Task objective: Locate every line in the records below that contains the string "character", and copy each of those lines.

==== Exercise materials

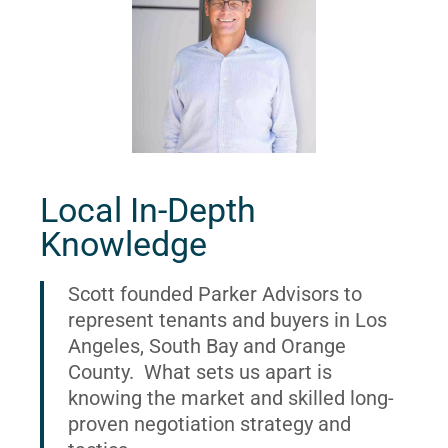
Local In-Depth
Knowledge
Scott founded Parker Advisors to
represent tenants and buyers in Los
Angeles, South Bay and Orange
County. What sets us apart is
knowing the market and skilled long-
proven negotiation strategy and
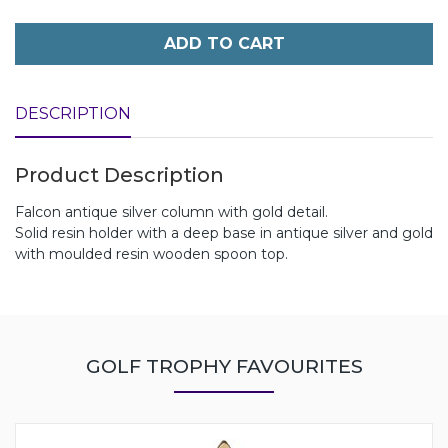
ADD TO CART
DESCRIPTION
Product Description
Falcon antique silver column with gold detail.
Solid resin holder with a deep base in antique silver and gold
with moulded resin wooden spoon top.
GOLF TROPHY FAVOURITES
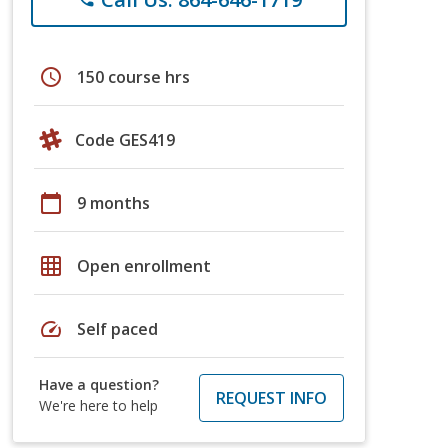
schedule
150 course hrs
Code GES419
calendar_today
9 months
grid_on
Open enrollment
speed
Self paced
Have a question?
REQUEST INFO
We're here to help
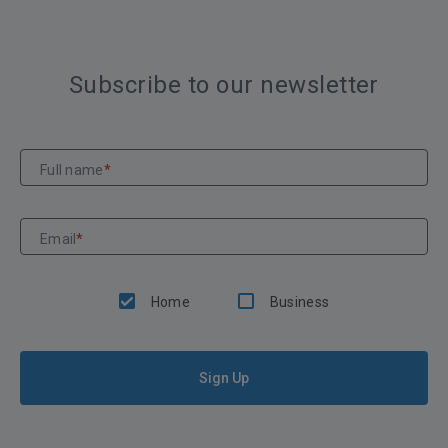
Subscribe to our newsletter
Full name
*
Email
*
Home
Business
Sign Up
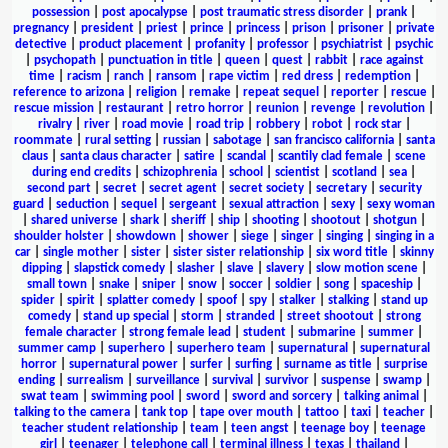
possession
|
post apocalypse
|
post traumatic stress disorder
|
prank
|
pregnancy
|
president
|
priest
|
prince
|
princess
|
prison
|
prisoner
|
private
detective
|
product placement
|
profanity
|
professor
|
psychiatrist
|
psychic
|
psychopath
|
punctuation in title
|
queen
|
quest
|
rabbit
|
race against
time
|
racism
|
ranch
|
ransom
|
rape victim
|
red dress
|
redemption
|
reference to arizona
|
religion
|
remake
|
repeat sequel
|
reporter
|
rescue
|
rescue mission
|
restaurant
|
retro horror
|
reunion
|
revenge
|
revolution
|
rivalry
|
river
|
road movie
|
road trip
|
robbery
|
robot
|
rock star
|
roommate
|
rural setting
|
russian
|
sabotage
|
san francisco california
|
santa
claus
|
santa claus character
|
satire
|
scandal
|
scantily clad female
|
scene
during end credits
|
schizophrenia
|
school
|
scientist
|
scotland
|
sea
|
second part
|
secret
|
secret agent
|
secret society
|
secretary
|
security
guard
|
seduction
|
sequel
|
sergeant
|
sexual attraction
|
sexy
|
sexy woman
|
shared universe
|
shark
|
sheriff
|
ship
|
shooting
|
shootout
|
shotgun
|
shoulder holster
|
showdown
|
shower
|
siege
|
singer
|
singing
|
singing in a
car
|
single mother
|
sister
|
sister sister relationship
|
six word title
|
skinny
dipping
|
slapstick comedy
|
slasher
|
slave
|
slavery
|
slow motion scene
|
small town
|
snake
|
sniper
|
snow
|
soccer
|
soldier
|
song
|
spaceship
|
spider
|
spirit
|
splatter comedy
|
spoof
|
spy
|
stalker
|
stalking
|
stand up
comedy
|
stand up special
|
storm
|
stranded
|
street shootout
|
strong
female character
|
strong female lead
|
student
|
submarine
|
summer
|
summer camp
|
superhero
|
superhero team
|
supernatural
|
supernatural
horror
|
supernatural power
|
surfer
|
surfing
|
surname as title
|
surprise
ending
|
surrealism
|
surveillance
|
survival
|
survivor
|
suspense
|
swamp
|
swat team
|
swimming pool
|
sword
|
sword and sorcery
|
talking animal
|
talking to the camera
|
tank top
|
tape over mouth
|
tattoo
|
taxi
|
teacher
|
teacher student relationship
|
team
|
teen angst
|
teenage boy
|
teenage
girl
|
teenager
|
telephone call
|
terminal illness
|
texas
|
thailand
|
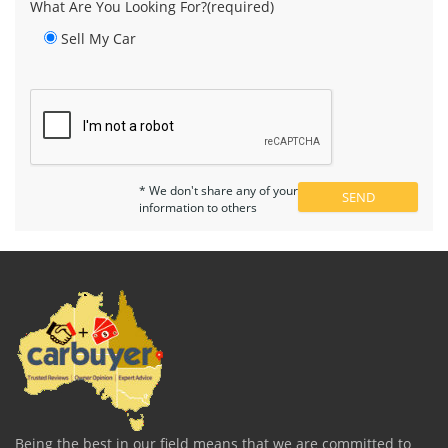
What Are You Looking For?(required)
Sell My Car
* We don't share any of your
information to others
Being the best in our field means that we are committed to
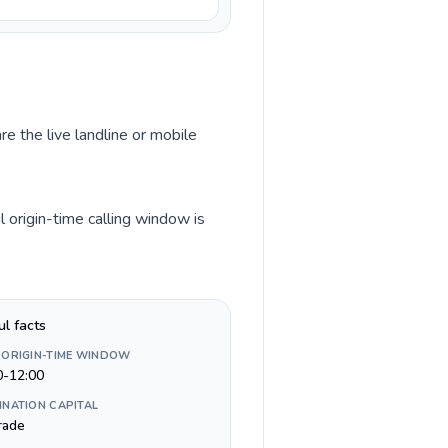
re the live landline or mobile
 origin-time calling window is
ul facts
 ORIGIN-TIME WINDOW
0-12:00
INATION CAPITAL
rade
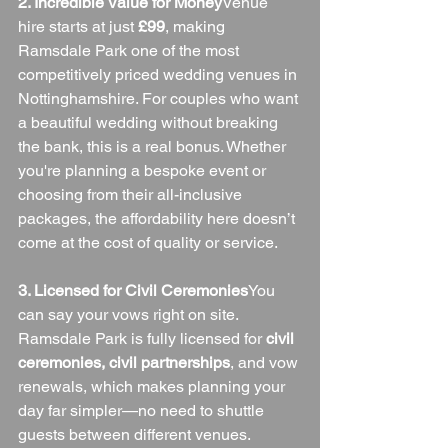
2. Incredible Value for Money
Venue 
hire starts at just 
£99
, making 
Ramsdale Park one of the most 
competitively priced wedding venues in 
Nottinghamshire. For couples who want 
a beautiful wedding without breaking 
the bank, this is a real bonus. Whether 
you're planning a bespoke event or 
choosing from their all-inclusive 
packages, the affordability here doesn’t 
come at the cost of quality or service.
3. Licensed for Civil Ceremonies
You 
can say your vows right on site. 
Ramsdale Park is fully licensed for 
civil 
ceremonies, civil partnerships
, and vow 
renewals, which makes planning your 
day far simpler—no need to shuttle 
guests between different venues.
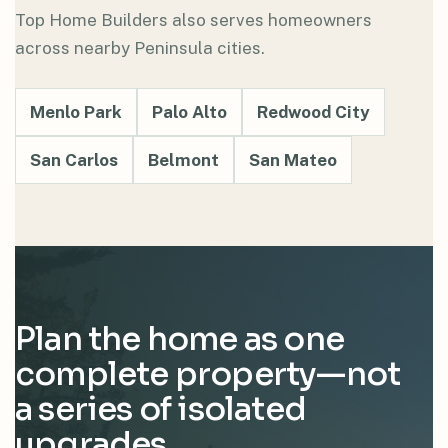
Top Home Builders also serves homeowners
across nearby Peninsula cities.
Menlo Park
Palo Alto
Redwood City
San Carlos
Belmont
San Mateo
Plan the home as one
complete property—not
a series of isolated
upgrades.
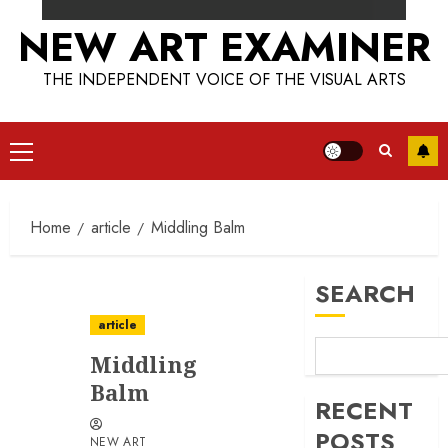
NEW ART EXAMINER
THE INDEPENDENT VOICE OF THE VISUAL ARTS
Primary
Menu
Home
article
Middling Balm
SEARCH
article
Middling
Balm
RECENT
POSTS
NEW ART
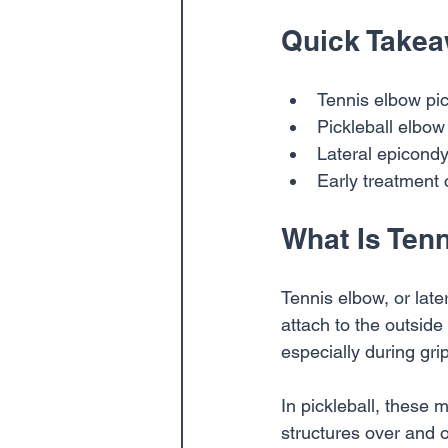
Quick Take
Tennis elbow pic
Pickleball elbow
Lateral epicondyl
Early treatment
What Is Ten
Tennis elbow, or later
attach to the outsid
especially during gri
In pickleball, these
structures over and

========

Task response:
santa claus character
female character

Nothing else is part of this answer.